Samsung Electronics has become the latest high profile firm to suspended shipments to Russia over ‘geopolitical developments’, the firm said today.
The South Korean tech giant is the world’s biggest memory chip maker and the leading smartphone seller in Russia.
‘Due to current geopolitical developments, shipments to Russia have been suspended,’ Samsung said in a statement. ‘We continue to actively monitor this complex situation to determine our next steps.’
Spanish clothing giant Inditex, which owns high street brand Zara and sports company Puma have both announced they will shutter their stores in Russia.
Puma said it will ‘continue to pay the full salary of our employees’ at ‘more than 100’ retail locations across the country, a spokeswoman said.
It comes after payment giant PayPal cited ‘the current circumstances’ as the reason for its own withdrawal from Russia, joining dozens of other financial and tech companies in hastily abandoning the country.
‘Under the current circumstances, we are suspending PayPal services in Russia,’ PayPal’s president chief executive Dan Schulman said in a statement.
He added that the company ‘stands with the international community in condemning Russia’s violent military aggression in Ukraine.’
In total more than £100 billion of trade ties have already been severed with the increasingly isolated nation, with no sign the ever-largening embargo is set to lose momentum.
High profile Russians, including Putin himself and his inner circle, have been subject to personal financial sanctions across much of Europe and the United States.
But everyday citizens are now feeling the pinch too, with multinational firms abandoning the increasing isolated national and the Russian rouble slumps to record lows against the dollar.
PayPal has become the latest high profile firm to suspend its operation in Russia as the ‘Great Cancellation’ of Vladimir Putin continues after the invasion of Ukraine. [File image]
In total more than £100 billion of trade ties have already been severed with the increasingly isolated nation, with no sign the ever-largening embargo is set to lose momentum
PayPal’s president chief executive Dan Schulman (above) said the company ‘stands with the international community in condemning Russia’s violent military aggression in Ukraine’
A company spokesperson said PayPal will support withdrawals ‘for a period of time, ensuring that account balances are dispersed in line with applicable laws and regulations.’
PayPal, which had only allowed cross-border transactions by users in Russia, stopped accepting new users in the country on Wednesday.
Ukrainian government officials had been calling on PayPal to quit Russia and help them with fundraising.
PayPal said on Friday that ‘since the beginning of the invasion, PayPal has helped raise over £113million ($150 million) for charities supporting response efforts in Ukraine, one of the largest efforts we’ve seen in such a short period of time.
It comes as big tech firms YouTube and Facebook banned Russian state-owned media outlets RT and Sputnik from sharing its content across Europe.

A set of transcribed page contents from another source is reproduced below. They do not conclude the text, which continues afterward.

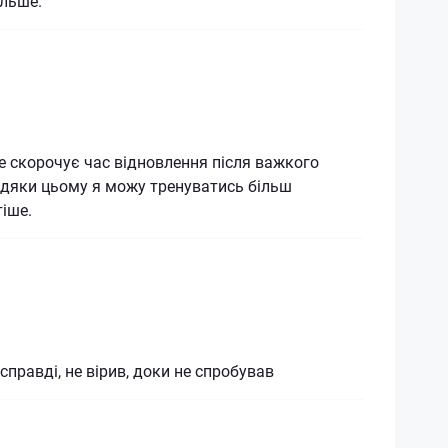
ольше.
 скорочує час відновлення після важкого
вдяки цьому я можу тренуватись більш
тіше.
справді, не вірив, доки не спробував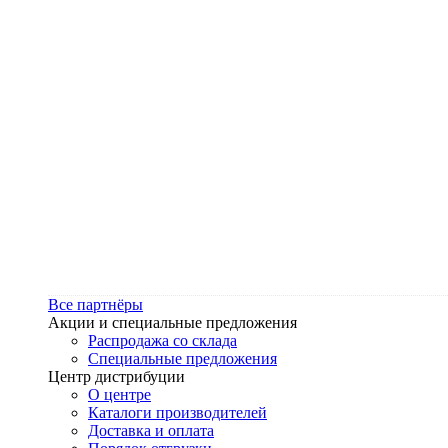
Все партнёры
Акции и специальные предложения
Распродажа со склада
Специальные предложения
Центр дистрибуции
О центре
Каталоги производителей
Доставка и оплата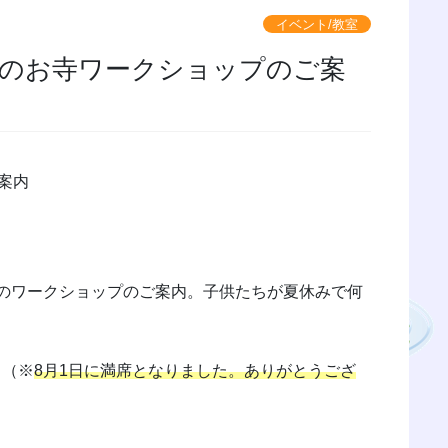
イベント/教室
月のお寺ワークショップのご案
案内
のワークショップのご案内。子供たちが夏休みで何
（※
8月1日に満席となりました。ありがとうござ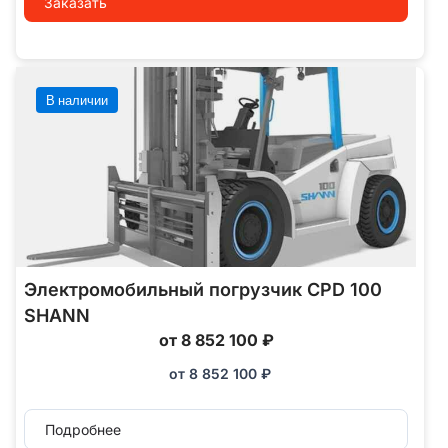
Заказать
В наличии
Электромобильный погрузчик CPD 100
SHANN
от 8 852 100 ₽
от
8 852 100
₽
Подробнее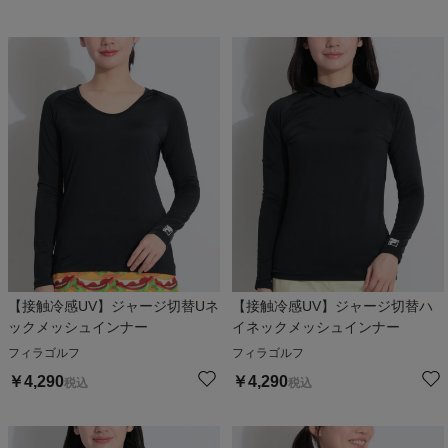
【接触冷感UV】ジャージ切替Uネ
【接触冷感UV】ジャージ切替ハ
ックメッシュインナー
イネックメッシュインナー
フィラゴルフ
フィラゴルフ
￥
4,290
￥
4,290
税込
税込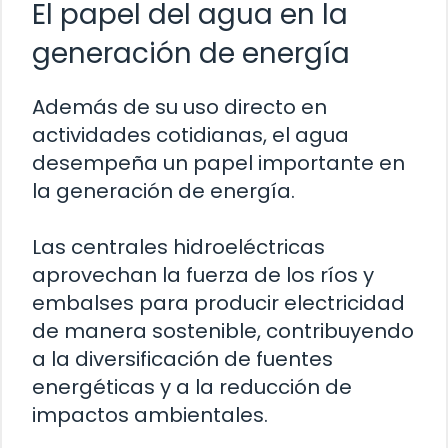
El papel del agua en la
generación de energía
Además de su uso directo en
actividades cotidianas, el agua
desempeña un papel importante en
la generación de energía.
Las centrales hidroeléctricas
aprovechan la fuerza de los ríos y
embalses para producir electricidad
de manera sostenible, contribuyendo
a la diversificación de fuentes
energéticas y a la reducción de
impactos ambientales.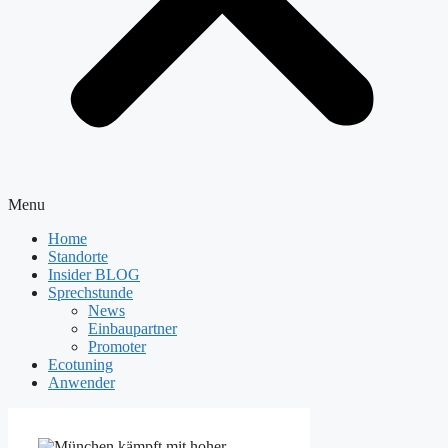
Menu
Home
Standorte
Insider BLOG
Sprechstunde
News
Einbaupartner
Promoter
Ecotuning
Anwender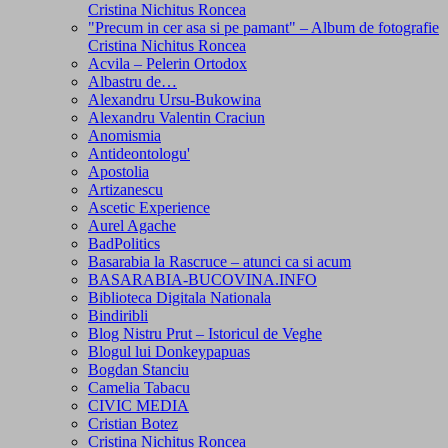
Cristina Nichitus Roncea
"Precum in cer asa si pe pamant" – Album de fotografie
Cristina Nichitus Roncea
Acvila – Pelerin Ortodox
Albastru de…
Alexandru Ursu-Bukowina
Alexandru Valentin Craciun
Anomismia
Antideontologu'
Apostolia
Artizanescu
Ascetic Experience
Aurel Agache
BadPolitics
Basarabia la Rascruce – atunci ca si acum
BASARABIA-BUCOVINA.INFO
Biblioteca Digitala Nationala
Bindiribli
Blog Nistru Prut – Istoricul de Veghe
Blogul lui Donkeypapuas
Bogdan Stanciu
Camelia Tabacu
CIVIC MEDIA
Cristian Botez
Cristina Nichitus Roncea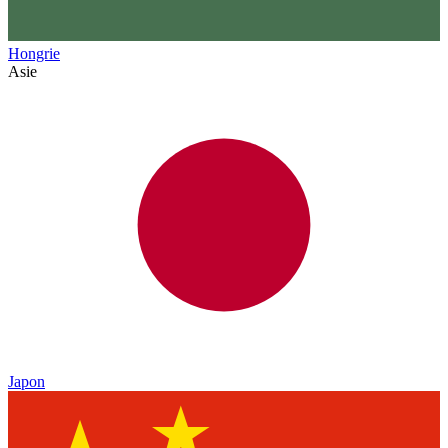
Hongrie
Asie
Japon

High profile Russians, including Vladimir Putin himself and his inner circle, have been subject to personal financial sanctions across much of Europe and the United States
YouTube and Facebook have banned Russian state-owned media outlets RT and Sputnik’s channels across Europe (pictured on Tuesday)
PayPal’s suspension in Russia also applies to its money transfer tool Xoom. Rivals Wise and Remitly earlier suspended some services in Russia.
It is the latest in a big-tech clampdown on Moscow’s propaganda finally imposed this week following the Russian invasion of Ukraine last Thursday.
Swedish homeware giant IKEA announced it would become one of the latest companies to announce a suspension of operations in Russia amid the invasion of Ukraine on Thursday.
Pictures emerging from IKEA warehouses across the country show a sea of shoppers desperately trying to grab products before the shutters slammed down.
Pictures emerging from IKEA warehouses in Russia show a sea of shoppers desperately trying to grab products before the shutters were slammed down indefinitely (St Petersburg outlet pictured)
‘The war has had a huge human impact already,’ IKEA said in a statement. ‘It is also resulting in serious disruptions to supply chain and trading conditions.
‘For all of these reasons, IKEA has decided to temporarily pause operations in Russia.’
‘The devastating war in Ukraine is a human tragedy, and our deepest empathy and concerns are with the millions of people impacted,’ said the company.
‘These decisions have a direct impact on 15,000 IKEA co-workers, and the company groups will secure employment and income stability and provide support to them and their families in the region.’
IKEA arrived in Russia in 2000, nine years after the collapse of the Soviet Union, and has grown to be one of the largest Western employers in the nation.
British and international companies have continued to remove their products from Russia as the world protests the country’s unprovoked invasion of Ukraine, with the country already losing £100 billion of trade.
The backlash has also hit sport, with rows breaking out in football, athletics and Formula 1.
Growing numbers of British businesses have moved to stop buying Russian exports to the UK – and stopped trading in Russia – despite Kremlin threats that ‘economic wars often become real ones’.
Russians looking to forget the crisis at the cinema will also be disappointed, as Warner Bros pulled ‘The Batman’, Sony ‘Morbius’ and Disney its children’s animation ‘Turning Red’.